### Passage

Technically, we missed out on our July Date of the Month. I had intended for use to go to the Detroit Zoo but I made our date of the month cards at Christmas long before our trip to Greece was planned or our tickets to Next Restaurant were purchased. But given all the dates Matt and I had together in July, I wasn’t disappointed about missing the zoo.
For August, our date night was to a Detroit Tigers baseball game.
Matt bought tickets for a Wednesday night when the Tigers were playing the Blue Jays because he’s a bit of a Blue Jay fan. I, on the other hand, don’t follow baseball. But since I’m Canadian and actually lived in Toronto for a while I picked he Jays to root for. Baseball is decidedly more fun when you’re actually cheering for a team.
Our seats were close to right outfield but right behind the foul post.
But luckily in the mostly-sold-out park there were empty seats beside us so I was able to move a few seats over so I could actually see the field.
Not that it made much of a difference in my ability to follow the game.
I only have a basic knowledge about how baseball is played so I managed to make an ass out of myself several times throughout the evening by asking dumb questions like “Why is that guy on first base so old?!? He’s geriatric!” (it was the first base coach) or by cheering at inappropriate times.
Matt: “Who are you going for again?”
Me: “The Blue Jays. We just got a run!”
Matt: “No. He was out. You have no idea what’s going on do you?”
Whatever, I was just there for the hot dogs. And nachos.
There were quite a few Toronto fans in the crowd, not surprising for a game played in Detroit. One of them sitting two rows ahead of us didn’t wait until his 8th beer to start embarrassing himself (and Toronto fans in general) by heckling the Tigers players like a true douchebag. I don’t get hecklers, really I don’t. If you know so much about baseball then why aren’t you playing MLB? I’d like to see you try. Or, better yet, how would you like it if came to your job and start yelling at you when you screw up?

### Extracted entries
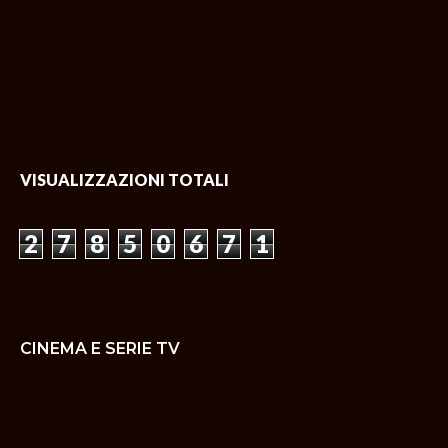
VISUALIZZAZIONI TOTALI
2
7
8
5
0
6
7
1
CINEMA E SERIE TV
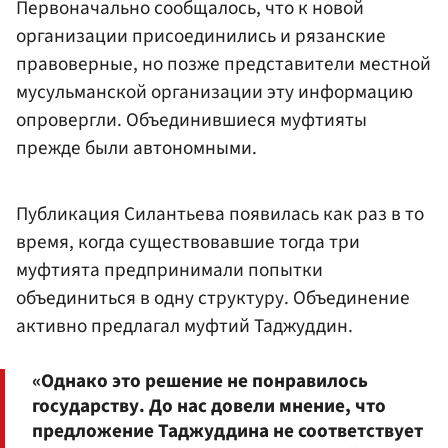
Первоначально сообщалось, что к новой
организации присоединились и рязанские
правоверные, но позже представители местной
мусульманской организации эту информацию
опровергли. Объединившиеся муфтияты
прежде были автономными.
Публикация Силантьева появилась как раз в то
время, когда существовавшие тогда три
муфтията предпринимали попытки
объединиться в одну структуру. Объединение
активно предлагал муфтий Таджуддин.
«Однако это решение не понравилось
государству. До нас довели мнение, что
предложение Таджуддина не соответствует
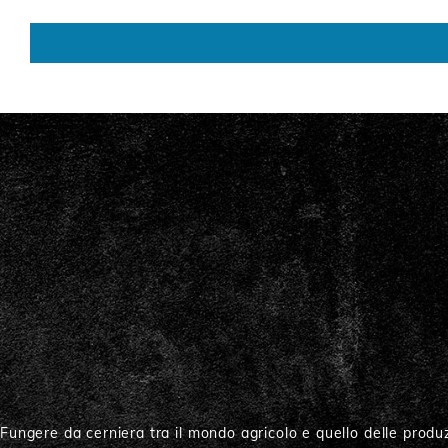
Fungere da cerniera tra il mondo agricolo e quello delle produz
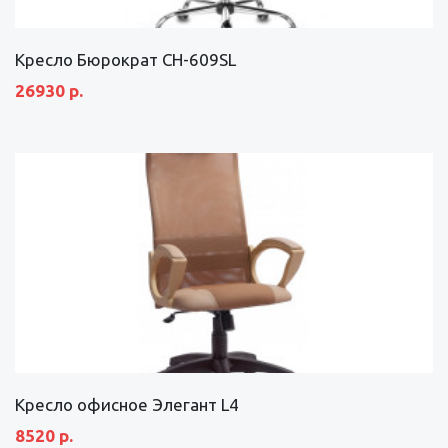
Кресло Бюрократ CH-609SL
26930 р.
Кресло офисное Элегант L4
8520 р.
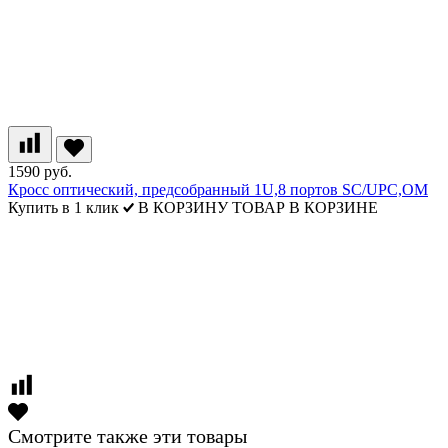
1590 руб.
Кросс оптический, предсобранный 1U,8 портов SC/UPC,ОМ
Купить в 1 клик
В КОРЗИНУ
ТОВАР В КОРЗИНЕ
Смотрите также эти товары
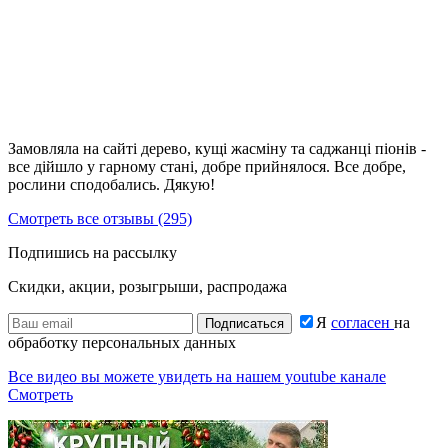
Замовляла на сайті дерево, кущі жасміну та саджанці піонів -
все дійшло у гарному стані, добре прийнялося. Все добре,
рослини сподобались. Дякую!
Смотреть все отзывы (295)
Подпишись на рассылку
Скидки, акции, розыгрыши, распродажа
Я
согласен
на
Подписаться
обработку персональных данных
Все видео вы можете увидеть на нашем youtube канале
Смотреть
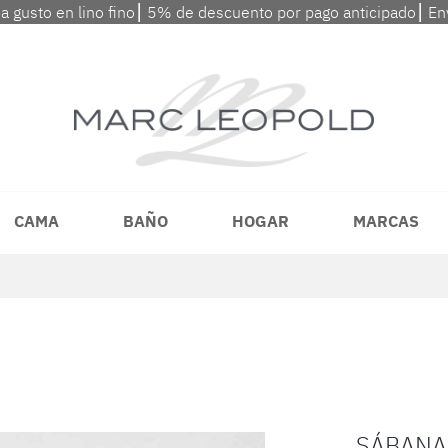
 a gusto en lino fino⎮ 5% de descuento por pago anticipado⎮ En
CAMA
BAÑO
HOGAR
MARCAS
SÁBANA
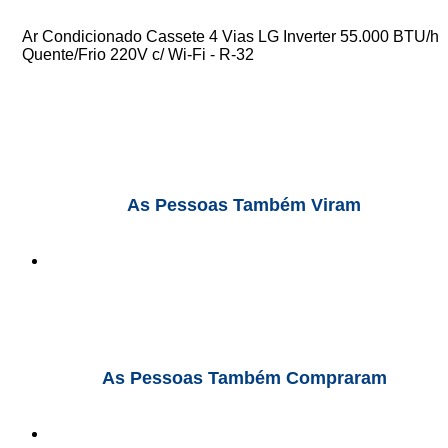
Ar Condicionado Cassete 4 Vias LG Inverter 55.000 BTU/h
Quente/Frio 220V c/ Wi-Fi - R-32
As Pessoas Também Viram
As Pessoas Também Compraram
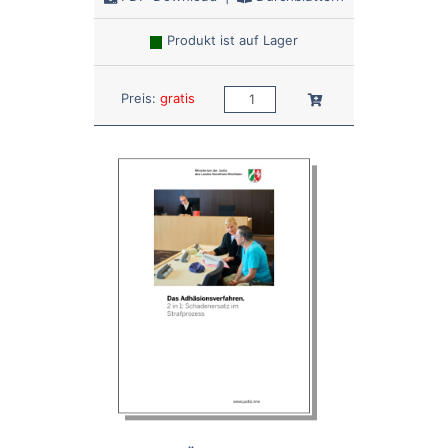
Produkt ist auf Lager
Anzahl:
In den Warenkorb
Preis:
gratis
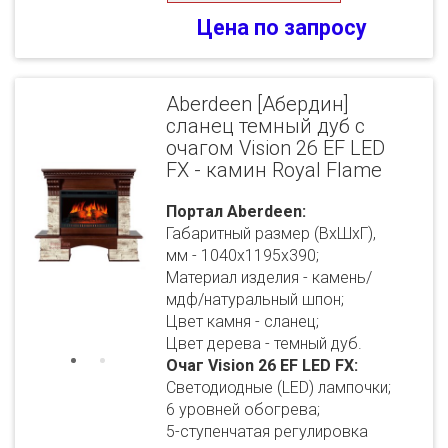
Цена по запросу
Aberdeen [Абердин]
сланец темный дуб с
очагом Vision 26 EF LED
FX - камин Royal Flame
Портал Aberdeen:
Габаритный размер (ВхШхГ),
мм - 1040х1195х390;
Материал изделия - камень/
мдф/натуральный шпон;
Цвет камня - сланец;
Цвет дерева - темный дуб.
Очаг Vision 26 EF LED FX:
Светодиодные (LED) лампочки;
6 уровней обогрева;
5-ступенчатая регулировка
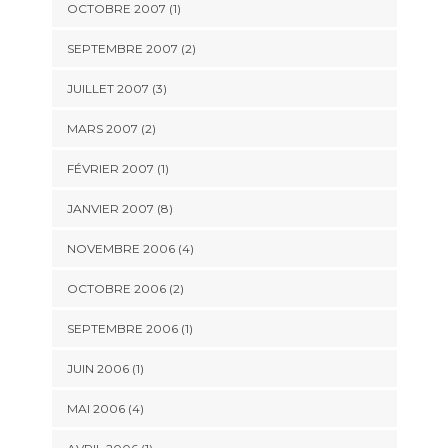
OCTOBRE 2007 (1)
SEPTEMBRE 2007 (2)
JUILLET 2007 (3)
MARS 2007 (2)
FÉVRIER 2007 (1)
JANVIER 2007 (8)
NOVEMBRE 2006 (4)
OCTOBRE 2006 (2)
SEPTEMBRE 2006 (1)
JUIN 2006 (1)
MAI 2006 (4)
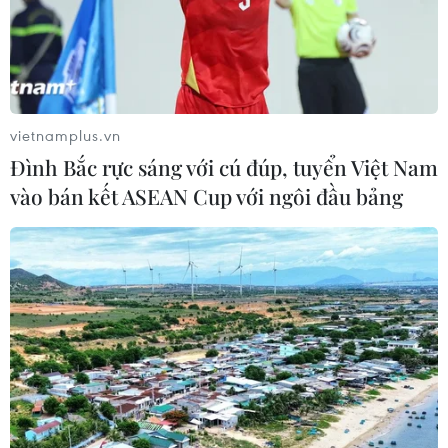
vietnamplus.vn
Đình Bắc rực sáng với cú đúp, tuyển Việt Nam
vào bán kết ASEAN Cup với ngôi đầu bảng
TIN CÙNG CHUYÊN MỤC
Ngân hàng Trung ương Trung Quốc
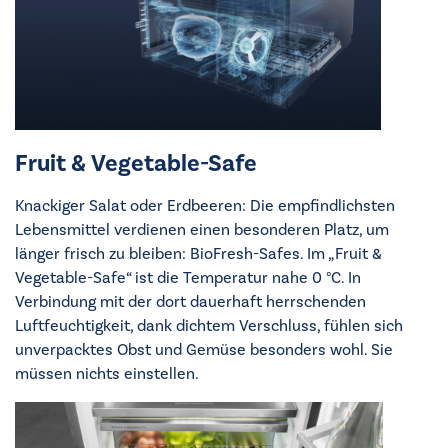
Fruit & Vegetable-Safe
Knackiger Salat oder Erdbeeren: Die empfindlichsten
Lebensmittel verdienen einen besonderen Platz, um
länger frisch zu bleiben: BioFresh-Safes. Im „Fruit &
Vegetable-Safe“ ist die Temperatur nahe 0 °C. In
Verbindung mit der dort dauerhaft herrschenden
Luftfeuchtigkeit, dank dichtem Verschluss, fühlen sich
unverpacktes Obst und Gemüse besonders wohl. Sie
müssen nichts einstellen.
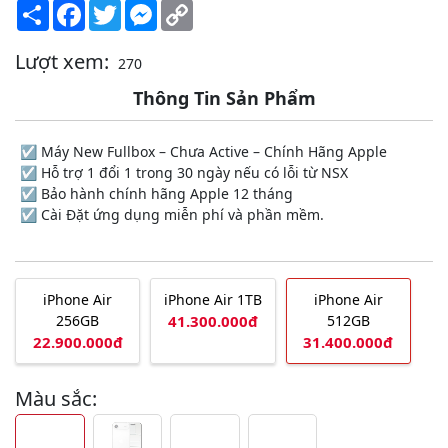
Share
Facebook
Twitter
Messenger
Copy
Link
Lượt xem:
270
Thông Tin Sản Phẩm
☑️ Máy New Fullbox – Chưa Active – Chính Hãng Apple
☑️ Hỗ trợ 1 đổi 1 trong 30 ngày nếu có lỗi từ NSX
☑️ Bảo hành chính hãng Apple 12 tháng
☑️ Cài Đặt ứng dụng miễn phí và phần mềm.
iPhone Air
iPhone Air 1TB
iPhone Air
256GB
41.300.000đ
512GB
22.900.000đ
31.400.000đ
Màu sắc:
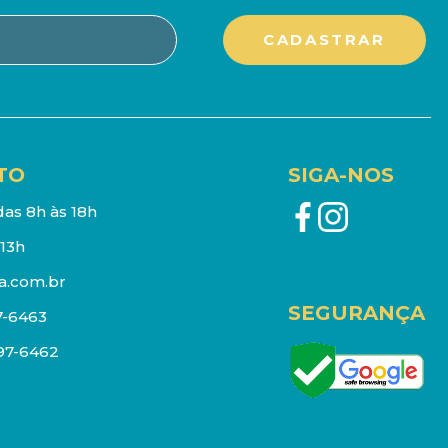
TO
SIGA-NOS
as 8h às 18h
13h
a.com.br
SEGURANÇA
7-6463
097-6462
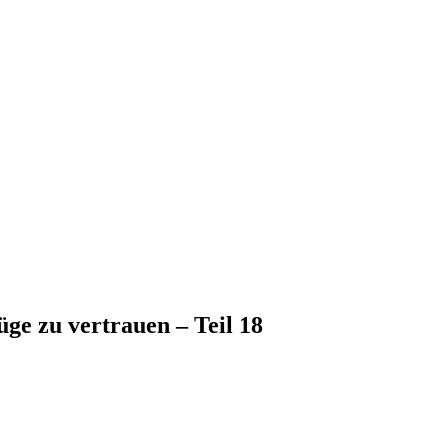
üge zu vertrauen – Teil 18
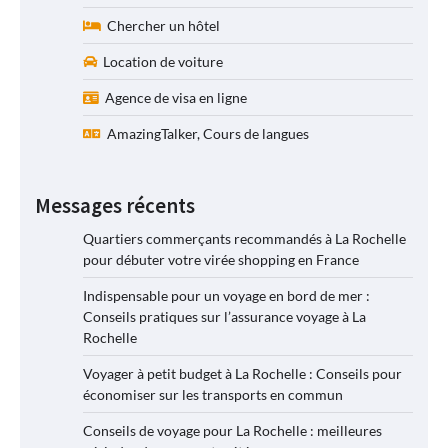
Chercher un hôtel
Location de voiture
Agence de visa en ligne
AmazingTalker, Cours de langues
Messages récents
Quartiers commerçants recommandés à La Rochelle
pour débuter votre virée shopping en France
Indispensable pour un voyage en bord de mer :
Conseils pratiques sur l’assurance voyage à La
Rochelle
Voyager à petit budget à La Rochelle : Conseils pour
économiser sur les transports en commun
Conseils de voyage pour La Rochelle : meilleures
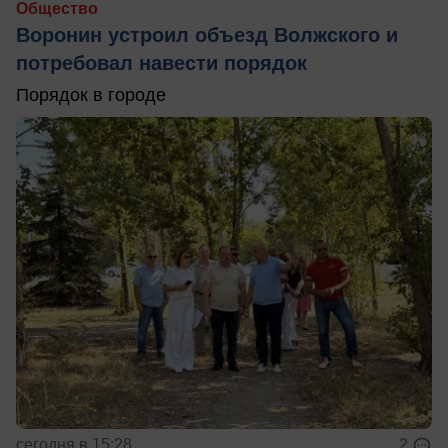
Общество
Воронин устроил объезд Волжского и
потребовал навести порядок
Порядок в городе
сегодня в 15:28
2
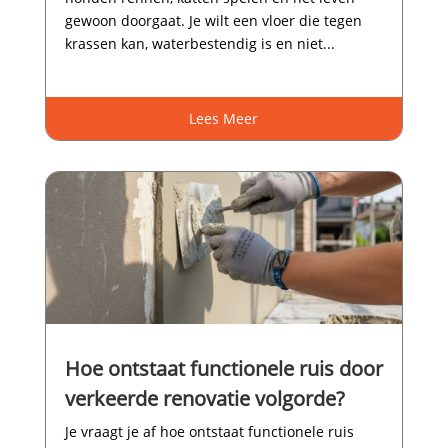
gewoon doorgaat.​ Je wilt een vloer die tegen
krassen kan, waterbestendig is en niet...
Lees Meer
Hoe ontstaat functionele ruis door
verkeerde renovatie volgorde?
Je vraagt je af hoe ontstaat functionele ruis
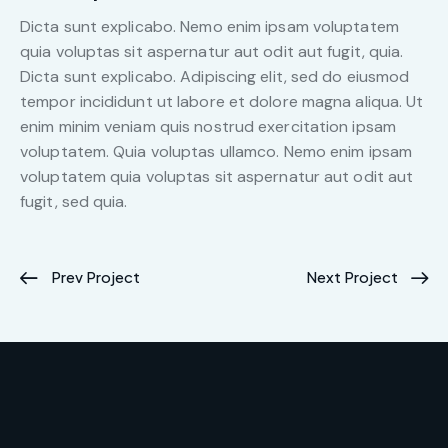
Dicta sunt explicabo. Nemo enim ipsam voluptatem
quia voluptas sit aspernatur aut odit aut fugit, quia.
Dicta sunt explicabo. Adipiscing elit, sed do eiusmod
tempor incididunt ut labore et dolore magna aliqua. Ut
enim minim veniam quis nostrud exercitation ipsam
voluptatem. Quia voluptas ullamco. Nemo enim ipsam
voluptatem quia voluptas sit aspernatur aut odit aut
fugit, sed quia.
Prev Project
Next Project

### Tasks to perform
1 – In the baseball date post, what had the July date originally been planned to be?
2 – According to the baseball date post, why did the writer decide to cheer for the Blue Jays?
3 – From the baseball date post, extract the passage starting with "I only have" and going on through "at inappropriate times.".
The listing plays no part in what comes next.

### Response list
1 – A trip to the Detroit Zoo.

2 – The writer doesn't follow baseball but is Canadian and once lived in Toronto for a while, so the Jays were the natural pick. The writer also finds baseball decidedly more fun when actually cheering for a team.

3 –
I only have a basic knowledge about how baseball is played so I managed to make an ass out of myself several times throughout the evening by asking dumb questions like “Why is that guy on first base so old?!? He’s geriatric!” (it was the first base coach) or by cheering at inappropriate times.